A Baltimore native. Mikulski is from Highlandtown, through and through. One of her first political campaigns was the fight to stop building Interstate 70 through Fell’s Point and Canton. She announced her retirement just blocks from S. Eden St., where her parents owned a neighborhood grocery. She routinely references the area and lends her influence to local causes. As Senator Barb retires we’re left wondering: Who will Kathy Bates listen to when she wants to practice her accent now?

Maryland’s Senior Senator. In blue-as-the-ocean Maryland, Mikulski is the de-facto leader of the state’s sizable Democratic party. Her retirement comes months after Lt. Gov. Anthony Brown suffered a surprise upset at the hands of the GOP in the governor’s race, and former Gov. Martin O’Malley is grasping to find a foothold in a presidential nomination race that orbits Planet Hillary. Even if O’Malley throws his name in the race to take over Mikulski’s seat, her retirement will be held up as another reason that the state’s Democrats are looking rudderless these days.

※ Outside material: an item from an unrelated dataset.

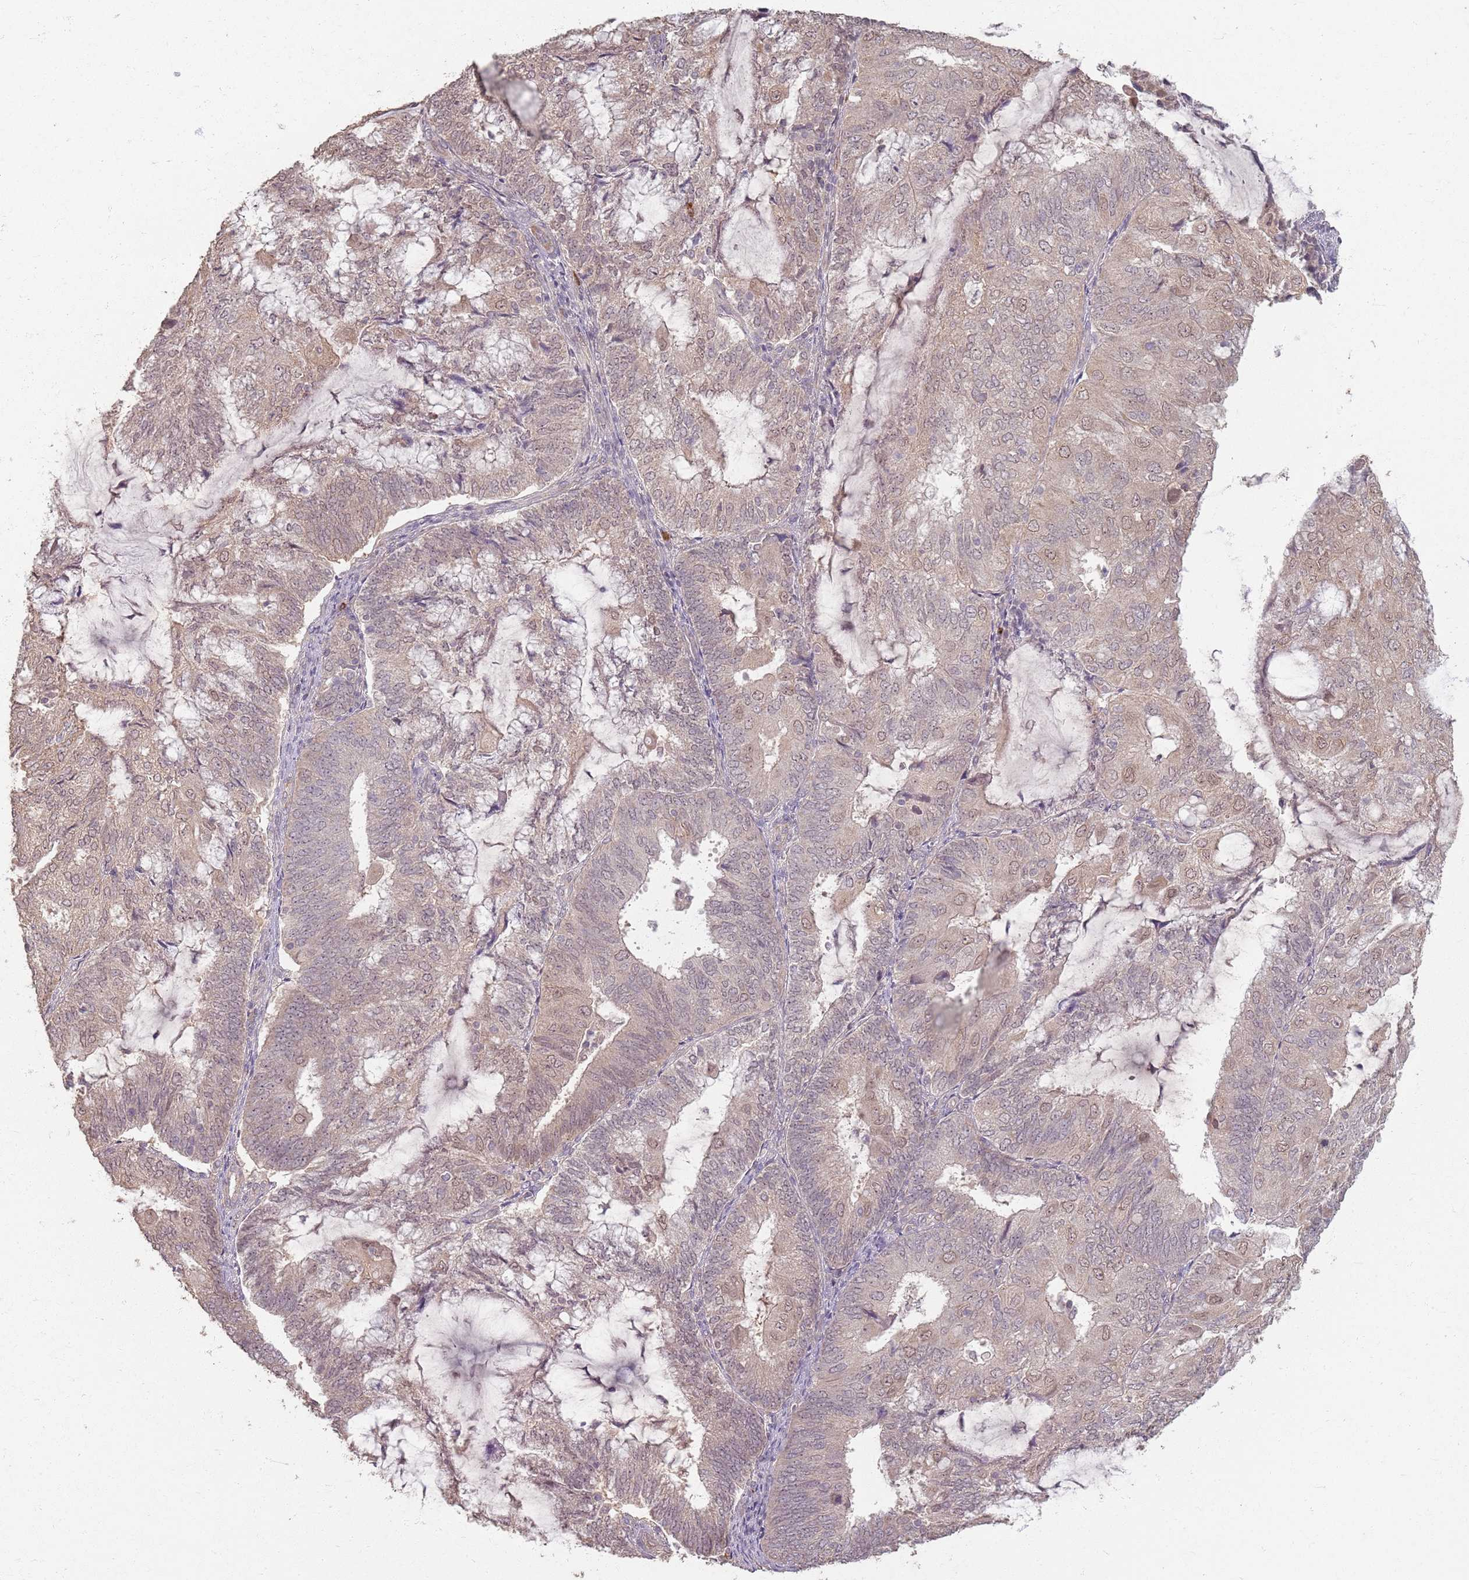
{"staining": {"intensity": "weak", "quantity": ">75%", "location": "cytoplasmic/membranous,nuclear"}, "tissue": "endometrial cancer", "cell_type": "Tumor cells", "image_type": "cancer", "snomed": [{"axis": "morphology", "description": "Adenocarcinoma, NOS"}, {"axis": "topography", "description": "Endometrium"}], "caption": "Immunohistochemistry (DAB (3,3'-diaminobenzidine)) staining of endometrial cancer (adenocarcinoma) exhibits weak cytoplasmic/membranous and nuclear protein positivity in about >75% of tumor cells.", "gene": "CCDC168", "patient": {"sex": "female", "age": 81}}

Top Democrat on the Senate Appropriations Committee. Congress’ key Constitutional responsibility is the power of the purse, and the Senate Appropriations Committee has the tightest grip on the purse strings. Mikulski became the Chairwoman of that committee in 2012, taking over a seat that wields extensive power over how much money government departments get to operate. As her biography notes, that made her the first woman and first Marylander to hold the position. While she was demoted to ranking member as Republicans took over Congress at the beginning of 2016, Mikulski’s retirement means Maryland is unlikely to have someone in such a powerful Senate position anytime soon.

The “Meanest” Senator. Among her other accolades, Mikulski has been voted Washingtonian’s Meanest Senator on numerous occasions. The temper even became meme-worthy after Mikulski said she got “volcanic” while listening to the reasons that Senators wouldn’t pass equal pay legislation last year. Her many supporters have always said Mikulski’s eruptions are part of her authenticity, and that they underscore the fact that she is tough and fearless. Mikulski even acknowledged the streak in her retirement speech when she asked, “Do I spend my time raising money, or raising hell to meet your day-to-day needs?” Let’s face it: You don’t climb to a power position in an old boy’s club by being nice all the time. Before the Republican Revolution of 1994, this is the woman who led the pantsuit rebellion of 1993.

Mikulski’s attitude is perhaps best reflected in her own rallying cry: “Women of America: Get out there, square your shoulders, suit up, put your lipstick on and get ready for the revolution.”